Главный сыр-бор разгорелся из-за потемкинского комиссионера. Естественно было Державину искать защиты у того же Потемкина, к которому он и обращался по этому поводу еще до отрешения от должности. Перед лицом Потемкина было у него несколько ходатаев: во-первых — Попов, потемкинский делопроизводитель и наперсник, с которым Державин давно был в хороших отношениях; во-вторых — тот самый Грибовский, которого спас он в Петрозаводске: Грибовский теперь состоял при светлейшем и рад был помочь своему благодетелю. Были еще и другие пути, но особливые надежды возлагались на кн. Голицыну: она приходилась Потемкину родною племянницей. Вот и жила теперь у нее Екатерина Яковлевна — соломенною вдовою и как бы живым напоминанием о деле. Впрочем, княгиня, женщина несколько экспансивная, старалась и без того, даже сверх всякой меры, так что однажды чуть было не повредила Державину. К Пленире она была чрезвычайно ласкова, но та мучилась и томилась: все думалось ей, что Державин в Москве не довольно усердствует по своим делам. «Не знаю, куда ты ездишь, — писала она, — где что с тобою приключалось; я думаю, что не грещно было бы каждый вечер прибавить строчку или две твоего похождения; я бы была как будто не розно с тобою, но теперь очень чувствую мое уединение… Я думаю, что ты ленишься своими выездами, мой друг: теперь надо быть не лениву и стараться быть тут, где тебе нужно… Я не живу праздно у княгини и прилежание мое за шитьем беспредельно, ибо я, работая, размышляю о тебе и не вижу, как от того поспешно идет моя работа; я почти вышила уже камзол князю Сергею Федоровичу, который кажется очень хорош вышился… Княгинин курьер еще не бывал от светлейшего; она его ждет с нетерпеливостью, так как и я, верный твой друг, твоих писем и твоей к себе доверенности, и чтобы ты отнял у меня право тебе пенять. Сего желает твоя Катюха».
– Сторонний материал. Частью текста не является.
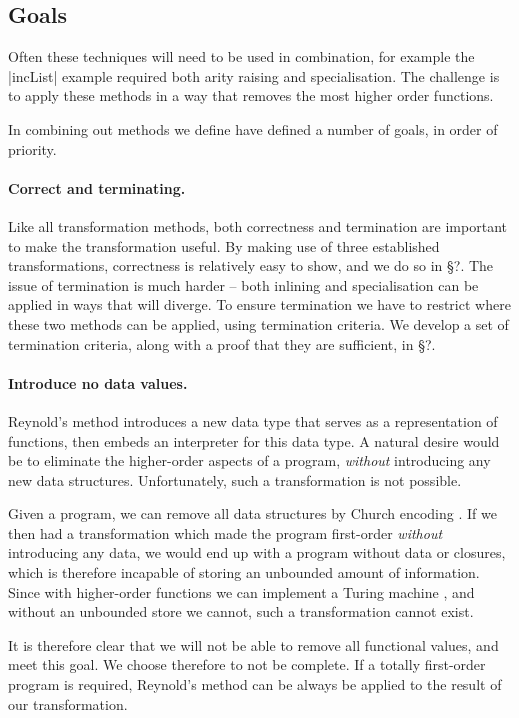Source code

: \documentclass[preprint]{sigplanconf}
\begin{document}
\subsection{Goals}

Often these techniques will need to be used in combination, for example the |incList| example required both arity raising and specialisation. The challenge is to apply these methods in a way that removes the most higher order functions.

In combining out methods we define have defined a number of goals, in order of priority.

\paragraph{Correct and terminating.} Like all transformation methods, both correctness and termination are important to make the transformation useful. By making use of three established transformations, correctness is relatively easy to show, and we do so in \S?. The issue of termination is much harder -- both inlining and specialisation can be applied in ways that will diverge. To ensure termination we have to restrict where these two methods can be applied, using termination criteria. We develop a set of termination criteria, along with a proof that they are sufficient, in \S?.

\paragraph{Introduce no data values.} Reynold's method introduces a new data type that serves as a representation of functions, then embeds an interpreter for this data type. A natural desire would be to eliminate the higher-order aspects of a program, \textit{without} introducing any new data structures. Unfortunately, such a transformation is not possible.

Given a program, we can remove all data structures by Church encoding \cite{church_encode}. If we then had a transformation which made the program first-order \textit{without} introducing any data, we would end up with a program without data or closures, which is therefore incapable of storing an unbounded amount of information. Since with higher-order functions we can implement a Turing machine \cite{turing:halting}, and without an unbounded store we cannot, such a transformation cannot exist.

It is therefore clear that we will not be able to remove all functional values, and meet this goal. We choose therefore to not be complete. If a totally first-order program is required, Reynold's method can be always be applied to the result of our transformation.
\end{document}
Потемкин пообещал сделать все возможное, но лишь когда вернется из армии. Поэтому Державин старался в Москве оттянуть дело. Меж тем, кн. Голицына, взяв с собою Екатерину Яковлевну, отправилась в Петербург. Потемкин приехал туда в феврале. Просьбами о Державине ему прожужжали уши, но был слух, что он скоро опять уедет в армию. Теперь уже приходилось торопить дело, чтобы враги не воспользовались отсутствием светлейшего. Наконец, 16 апреля суд начался, а 31 мая закончился. Видно, Потемкин сдержал обещание — Державин был по всем пунктам оправдан.
Гроза миновалась. Теперь было самое время Державину поразмыслить, можно ль и должно ль ему пытаться служить и словом, и делом. Иногда он хотел бросить службу. Задумывался даже о том, уместен ли он вообще среди того общества, которому судьба обрекла его. Недаром он год спустя писал государыне: «Ежели бы не царствовала Екатерина Вторая, прозорливостию своею в свете несравненная, которая меня спасает и животворит и на которую я одну всю мою надежду возлагаю, то, как Богу, Вашему Императорскому Величеству исповедую, что должен бы я давно оставить мое отечество».
VI
Екатерина смотрела на вещи трезво. За поэзией Державина она еще могла допустить какие-то высшие побуждения, но за службой, конечно, нет. «Несравненная прозорливостию» немало бы удивилась, если бы вдруг ей сказали, что служба Державина вдохновлена тою же мыслию, что и поэзия. Еще более она была бы изумлена, когда бы узнала, что, буйствуя в службе, Державин своею союзницей почитает ее — добродетельную монархиню, провозгласительницу Наказа. Об этих буйствах императрица была наслышана. Их вдохновительницей почитала она — такова насмешка судьбы — не кого иного, как Матрену Дмитриевну Бастидонову! Подписывая сенатский указ и предавая Державина суду, Екатерина сказала:
— Он стихотворец, и легко его воображение может быть управляемо женою, коей мать злобна и ни к чему не годна.
Она, впрочем, была довольна, когда суд оправдал Державина. По этому случаю перечла «Фелицу» и велела сказать Державину, что «ее величеству трудно обвинять автора оды к Фелице»:
— Cela le consolera[37]. И кроме того:
— On peut lui trouver une place[38].
Утвердив приговор, она приказала гофмаршалу представить Державина. Тот явился в Царское. Екатерина дала ему поцеловать руку и с улыбкой сказала присутствующим:
— Это мой собственный автор, которого притесняли. Такие фразы предназначены передаваться из уст в уста.